[haiku-development] Re: Begeistert warmup: Git migration, releases

  • From: Alex Wilson <yourpalal2@xxxxxxxxx>
  • To: haiku-development@xxxxxxxxxxxxx
  • Date: Wed, 2 Nov 2011 12:01:48 -0600

On Wed, Nov 2, 2011 at 5:11 AM, Ingo Weinhold <ingo_weinhold@xxxxxx> wrote:
> Alex Wilson wrote:
>> Replying to 3 emails in one:
>> The sequential revision numbers really aren't that comparable. They're
>> comparable in that a - b gives you the amount of changesets that one
>> build is missing, but you don't know much beyond that.
>>
>> Suppose a-b = 100. With 100 medium-large changesets, you can
>> fix/introduce many bugs. However, with 100 changesets in graphics and
>> network drivers, the code being discussed might not have been changed
>> at all. Yes, developers will likely know about modifications they have
>> made, but I don't read every commit that I pull, most people probably
>> don't.
>
> You seem to have a wrong idea how the revision number are usually used in 
> practice. A not too uncommon bug report is like "bug in rXXX, used to work 
> fine in rYYY". Usually that already helps to suspect a recent revision that 
> changed something on the component in question. If you follow the ticket 
> mailing list, you'll frequently see a ticket in which an early comment 
> suggests a certain revision as the culprit on that basis (often being 
> correct). Conversely, revisions can quickly be ruled out on that basis (if 
> their number is greater than the tested one). That's all pretty helpful to 
> narrow things down and it's a very simple mechanism at that same time.

It seems that semantic tags would serve this purpose nicely as well.
Eg. for a bug report like "bug in a3.15.3, used to work in a3.14.7",
you start by grepping the annotations for the intermediary tags, which
will likely let you reduce your search to a set of changes between
a3.X.Y and a3.X.(Y - 1). or a few such sets. At that point, you can
use whatever method you want to search the remaining revisions
(probably start be reading the commit messages), but you already have
fewer to search than XXX - YYY. It makes getting to that initial
suggestion of which revision is a likely culprit easier.

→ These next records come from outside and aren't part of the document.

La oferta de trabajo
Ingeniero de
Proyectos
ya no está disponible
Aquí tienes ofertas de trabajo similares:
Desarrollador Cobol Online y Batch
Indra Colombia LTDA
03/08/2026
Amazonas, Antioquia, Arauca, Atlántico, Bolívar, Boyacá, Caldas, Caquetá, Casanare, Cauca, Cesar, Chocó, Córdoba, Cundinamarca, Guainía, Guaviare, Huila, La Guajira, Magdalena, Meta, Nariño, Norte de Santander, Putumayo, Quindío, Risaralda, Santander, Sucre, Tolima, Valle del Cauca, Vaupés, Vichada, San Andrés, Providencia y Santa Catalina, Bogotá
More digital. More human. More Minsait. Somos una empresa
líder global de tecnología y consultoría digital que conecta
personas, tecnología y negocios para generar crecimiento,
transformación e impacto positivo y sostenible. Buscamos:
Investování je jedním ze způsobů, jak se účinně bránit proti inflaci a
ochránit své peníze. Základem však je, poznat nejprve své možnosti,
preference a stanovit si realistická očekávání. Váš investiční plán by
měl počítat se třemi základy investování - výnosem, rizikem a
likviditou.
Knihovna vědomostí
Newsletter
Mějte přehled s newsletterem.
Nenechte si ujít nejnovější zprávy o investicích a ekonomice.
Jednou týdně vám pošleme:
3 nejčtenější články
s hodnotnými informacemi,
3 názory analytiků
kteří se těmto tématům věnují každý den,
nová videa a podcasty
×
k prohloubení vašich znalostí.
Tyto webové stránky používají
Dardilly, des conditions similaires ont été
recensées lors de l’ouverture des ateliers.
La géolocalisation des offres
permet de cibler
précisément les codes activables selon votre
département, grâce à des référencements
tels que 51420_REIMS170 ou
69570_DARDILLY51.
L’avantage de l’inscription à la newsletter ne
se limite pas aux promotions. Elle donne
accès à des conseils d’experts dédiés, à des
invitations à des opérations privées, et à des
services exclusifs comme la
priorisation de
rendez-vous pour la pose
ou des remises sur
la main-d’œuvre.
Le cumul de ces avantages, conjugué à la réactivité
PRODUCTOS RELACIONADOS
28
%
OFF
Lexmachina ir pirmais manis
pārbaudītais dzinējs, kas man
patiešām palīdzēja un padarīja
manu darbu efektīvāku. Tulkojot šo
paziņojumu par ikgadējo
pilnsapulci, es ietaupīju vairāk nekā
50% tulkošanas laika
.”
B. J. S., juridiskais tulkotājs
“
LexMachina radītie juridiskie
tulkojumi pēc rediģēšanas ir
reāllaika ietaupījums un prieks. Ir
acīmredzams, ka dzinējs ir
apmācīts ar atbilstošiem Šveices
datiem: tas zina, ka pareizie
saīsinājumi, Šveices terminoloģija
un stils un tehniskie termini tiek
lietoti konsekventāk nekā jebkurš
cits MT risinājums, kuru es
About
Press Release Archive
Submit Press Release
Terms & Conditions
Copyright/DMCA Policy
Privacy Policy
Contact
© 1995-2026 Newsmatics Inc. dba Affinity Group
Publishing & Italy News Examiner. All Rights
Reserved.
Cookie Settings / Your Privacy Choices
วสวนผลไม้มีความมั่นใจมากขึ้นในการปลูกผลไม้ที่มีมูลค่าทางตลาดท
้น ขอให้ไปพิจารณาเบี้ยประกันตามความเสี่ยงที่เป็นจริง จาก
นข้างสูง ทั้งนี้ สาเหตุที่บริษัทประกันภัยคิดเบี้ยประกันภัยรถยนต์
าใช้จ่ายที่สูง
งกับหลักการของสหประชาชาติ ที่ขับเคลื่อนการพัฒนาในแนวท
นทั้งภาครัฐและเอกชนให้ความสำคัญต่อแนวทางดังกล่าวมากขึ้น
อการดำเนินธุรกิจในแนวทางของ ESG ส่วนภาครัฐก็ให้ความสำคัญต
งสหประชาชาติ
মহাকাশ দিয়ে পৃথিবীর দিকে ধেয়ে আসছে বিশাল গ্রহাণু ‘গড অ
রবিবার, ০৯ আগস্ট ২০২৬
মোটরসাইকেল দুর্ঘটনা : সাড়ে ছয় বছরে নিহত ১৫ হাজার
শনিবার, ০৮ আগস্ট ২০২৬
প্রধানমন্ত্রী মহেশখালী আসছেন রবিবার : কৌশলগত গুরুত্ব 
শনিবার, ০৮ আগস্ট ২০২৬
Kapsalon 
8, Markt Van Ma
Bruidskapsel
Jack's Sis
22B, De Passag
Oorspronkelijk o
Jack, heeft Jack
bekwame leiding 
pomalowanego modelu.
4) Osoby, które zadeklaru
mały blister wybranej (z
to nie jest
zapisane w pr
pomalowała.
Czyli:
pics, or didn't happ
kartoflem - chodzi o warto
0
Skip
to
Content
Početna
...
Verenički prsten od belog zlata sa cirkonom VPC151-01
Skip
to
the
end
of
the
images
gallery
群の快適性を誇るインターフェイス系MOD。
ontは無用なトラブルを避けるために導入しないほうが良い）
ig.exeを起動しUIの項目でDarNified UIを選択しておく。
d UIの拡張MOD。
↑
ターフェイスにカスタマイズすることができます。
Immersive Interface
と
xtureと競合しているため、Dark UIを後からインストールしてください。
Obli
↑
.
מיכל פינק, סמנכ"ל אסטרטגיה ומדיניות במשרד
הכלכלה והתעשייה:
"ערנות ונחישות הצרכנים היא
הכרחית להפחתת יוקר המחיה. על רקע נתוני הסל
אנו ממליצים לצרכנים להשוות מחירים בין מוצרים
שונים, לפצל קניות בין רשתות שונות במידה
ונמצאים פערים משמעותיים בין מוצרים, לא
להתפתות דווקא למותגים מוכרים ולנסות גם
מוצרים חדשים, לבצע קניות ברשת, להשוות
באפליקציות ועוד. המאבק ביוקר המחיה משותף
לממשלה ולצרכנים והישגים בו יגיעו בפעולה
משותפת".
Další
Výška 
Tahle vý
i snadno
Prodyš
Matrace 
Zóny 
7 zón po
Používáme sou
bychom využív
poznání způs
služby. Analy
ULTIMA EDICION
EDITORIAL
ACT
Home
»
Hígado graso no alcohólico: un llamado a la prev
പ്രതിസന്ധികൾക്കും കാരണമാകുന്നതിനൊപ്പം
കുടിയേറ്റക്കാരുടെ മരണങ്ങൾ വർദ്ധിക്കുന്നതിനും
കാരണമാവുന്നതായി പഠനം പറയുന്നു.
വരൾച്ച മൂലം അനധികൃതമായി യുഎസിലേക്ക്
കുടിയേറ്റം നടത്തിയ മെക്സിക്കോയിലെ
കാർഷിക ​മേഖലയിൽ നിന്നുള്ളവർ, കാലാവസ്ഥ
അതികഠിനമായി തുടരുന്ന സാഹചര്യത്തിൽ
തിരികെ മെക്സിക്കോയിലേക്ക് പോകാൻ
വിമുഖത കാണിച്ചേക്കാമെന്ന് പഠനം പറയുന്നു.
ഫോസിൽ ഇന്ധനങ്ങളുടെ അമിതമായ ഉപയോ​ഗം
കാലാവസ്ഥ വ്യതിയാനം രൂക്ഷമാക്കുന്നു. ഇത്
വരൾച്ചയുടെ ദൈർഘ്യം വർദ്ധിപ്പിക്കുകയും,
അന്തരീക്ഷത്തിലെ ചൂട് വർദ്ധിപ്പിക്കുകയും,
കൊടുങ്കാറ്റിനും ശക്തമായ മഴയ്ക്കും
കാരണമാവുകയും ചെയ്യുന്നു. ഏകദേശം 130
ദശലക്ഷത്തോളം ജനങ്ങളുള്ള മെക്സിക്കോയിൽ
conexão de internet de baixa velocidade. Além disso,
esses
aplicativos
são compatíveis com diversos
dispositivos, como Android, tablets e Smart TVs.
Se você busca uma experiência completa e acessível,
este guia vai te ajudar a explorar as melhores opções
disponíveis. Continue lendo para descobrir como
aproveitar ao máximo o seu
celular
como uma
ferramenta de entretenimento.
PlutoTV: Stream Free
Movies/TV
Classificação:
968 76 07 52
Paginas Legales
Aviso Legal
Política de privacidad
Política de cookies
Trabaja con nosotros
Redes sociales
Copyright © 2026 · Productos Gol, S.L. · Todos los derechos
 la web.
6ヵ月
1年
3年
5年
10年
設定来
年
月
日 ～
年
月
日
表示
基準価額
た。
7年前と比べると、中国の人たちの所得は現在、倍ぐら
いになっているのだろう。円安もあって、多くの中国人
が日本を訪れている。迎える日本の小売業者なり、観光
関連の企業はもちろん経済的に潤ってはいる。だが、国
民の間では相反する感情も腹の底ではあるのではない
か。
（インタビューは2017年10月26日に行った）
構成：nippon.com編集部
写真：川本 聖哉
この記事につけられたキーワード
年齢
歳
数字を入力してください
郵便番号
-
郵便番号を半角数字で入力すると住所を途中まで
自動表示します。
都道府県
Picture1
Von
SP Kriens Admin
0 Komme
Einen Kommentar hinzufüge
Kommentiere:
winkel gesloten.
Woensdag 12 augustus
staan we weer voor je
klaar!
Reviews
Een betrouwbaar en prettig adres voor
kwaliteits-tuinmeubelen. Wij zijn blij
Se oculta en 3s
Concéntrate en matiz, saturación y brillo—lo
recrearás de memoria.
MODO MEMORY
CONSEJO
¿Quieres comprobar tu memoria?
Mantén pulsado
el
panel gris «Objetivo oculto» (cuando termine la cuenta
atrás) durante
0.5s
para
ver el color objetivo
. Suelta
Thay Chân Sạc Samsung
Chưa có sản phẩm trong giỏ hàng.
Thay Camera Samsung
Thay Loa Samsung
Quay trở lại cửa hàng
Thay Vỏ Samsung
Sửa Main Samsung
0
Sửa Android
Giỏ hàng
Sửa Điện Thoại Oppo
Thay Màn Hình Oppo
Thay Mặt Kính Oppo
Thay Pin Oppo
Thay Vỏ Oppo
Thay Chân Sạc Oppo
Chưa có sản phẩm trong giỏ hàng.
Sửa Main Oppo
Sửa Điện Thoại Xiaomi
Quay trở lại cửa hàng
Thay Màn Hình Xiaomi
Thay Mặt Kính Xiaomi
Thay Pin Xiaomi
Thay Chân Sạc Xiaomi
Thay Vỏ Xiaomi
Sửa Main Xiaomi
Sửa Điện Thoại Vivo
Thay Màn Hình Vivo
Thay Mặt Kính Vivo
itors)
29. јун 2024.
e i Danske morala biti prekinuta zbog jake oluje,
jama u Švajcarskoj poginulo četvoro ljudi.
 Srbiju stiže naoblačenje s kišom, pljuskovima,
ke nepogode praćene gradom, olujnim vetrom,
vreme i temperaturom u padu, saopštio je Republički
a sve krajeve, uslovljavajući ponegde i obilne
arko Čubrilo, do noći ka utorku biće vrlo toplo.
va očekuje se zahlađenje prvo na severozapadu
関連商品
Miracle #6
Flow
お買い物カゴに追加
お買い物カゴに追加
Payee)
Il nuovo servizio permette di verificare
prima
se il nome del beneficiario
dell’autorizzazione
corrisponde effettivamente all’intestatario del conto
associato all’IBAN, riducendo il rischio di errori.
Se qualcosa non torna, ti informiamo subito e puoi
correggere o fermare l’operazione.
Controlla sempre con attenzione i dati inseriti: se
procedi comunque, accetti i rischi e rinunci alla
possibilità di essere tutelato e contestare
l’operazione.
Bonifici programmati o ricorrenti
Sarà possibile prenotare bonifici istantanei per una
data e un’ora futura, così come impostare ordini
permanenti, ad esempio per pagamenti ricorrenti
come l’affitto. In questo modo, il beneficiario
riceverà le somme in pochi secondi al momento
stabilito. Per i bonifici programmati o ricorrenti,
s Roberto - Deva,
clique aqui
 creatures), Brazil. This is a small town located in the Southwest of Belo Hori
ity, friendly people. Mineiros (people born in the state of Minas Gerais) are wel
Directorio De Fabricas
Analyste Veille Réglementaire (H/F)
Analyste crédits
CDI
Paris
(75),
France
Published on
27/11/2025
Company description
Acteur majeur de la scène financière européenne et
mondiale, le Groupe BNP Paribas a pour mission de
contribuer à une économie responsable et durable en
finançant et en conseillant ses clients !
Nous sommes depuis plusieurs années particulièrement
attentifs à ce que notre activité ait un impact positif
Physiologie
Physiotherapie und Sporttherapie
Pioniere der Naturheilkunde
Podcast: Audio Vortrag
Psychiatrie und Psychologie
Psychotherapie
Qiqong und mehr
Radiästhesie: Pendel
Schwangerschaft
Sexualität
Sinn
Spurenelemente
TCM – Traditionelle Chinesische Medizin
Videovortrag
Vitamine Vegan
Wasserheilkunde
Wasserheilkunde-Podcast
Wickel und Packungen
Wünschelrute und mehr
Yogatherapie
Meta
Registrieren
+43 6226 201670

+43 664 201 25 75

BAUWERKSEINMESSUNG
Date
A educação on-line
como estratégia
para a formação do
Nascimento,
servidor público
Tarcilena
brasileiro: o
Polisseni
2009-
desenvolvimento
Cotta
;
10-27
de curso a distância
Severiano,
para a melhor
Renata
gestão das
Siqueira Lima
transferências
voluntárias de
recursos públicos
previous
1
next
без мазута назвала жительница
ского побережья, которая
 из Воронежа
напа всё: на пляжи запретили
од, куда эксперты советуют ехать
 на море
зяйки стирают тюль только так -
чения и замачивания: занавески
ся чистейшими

It's also worth noting that once we switch to a distributed workflow,
changes will likely end up in the main repo in chunks, ie. it will be
less common to have changesets for 2 or 3 unrelated things comingling
in the project history.

>> With more semantic versioning, you can quickly find out the sum
>> of all changes that have happened between a and b, by reading the
>> annotations of the version tags. There is definitely a convenience to
>> numeric, monotonically increasing version numbers, but I think we can
>> have that and more with 'real' versions. We get just a little bit more
>> information directly from the version string, and it's easier to do a
>> detailed comparison of two versions.
>
> "Real" version numbers certainly wouldn't harm. On the other hand I also 
> don't see any advantages of having those for the interesting use cases, 
> though. Moreover generating those version numbers seems to be more 
> complicated to me and probably needs to be done manually (in your example 
> version numbers the "a3" component would be automatically available, but I 
> don't know where you'd get the other ones from). At any rate, I don't see 
> particularly good reasons to replace the sequential revision numbers.

These version strings would be managed as annotated tags. (Similar to
the current solution, but way less tags.). Yes, the tags would be
generated manually, but it basically comes down to whoever pushes to
the main repo adding a tag when they think their work is significant
enough to warrant it.

The main reason to replace the sequential revision numbers is to be
able to provide meaningful versions that give you a better estimate of
the difference between two versions. a3.20.3 is not that different
from a3.20.15, but a3.21.3 is significantly different from a3.20.3.
This also makes it easier to see if you should update your build, for
instance. 200 svn revisions might look like you are very out of date,
but that could be the difference between a3.20.3 and a3.20.15, where
it is probably not worth your time to update.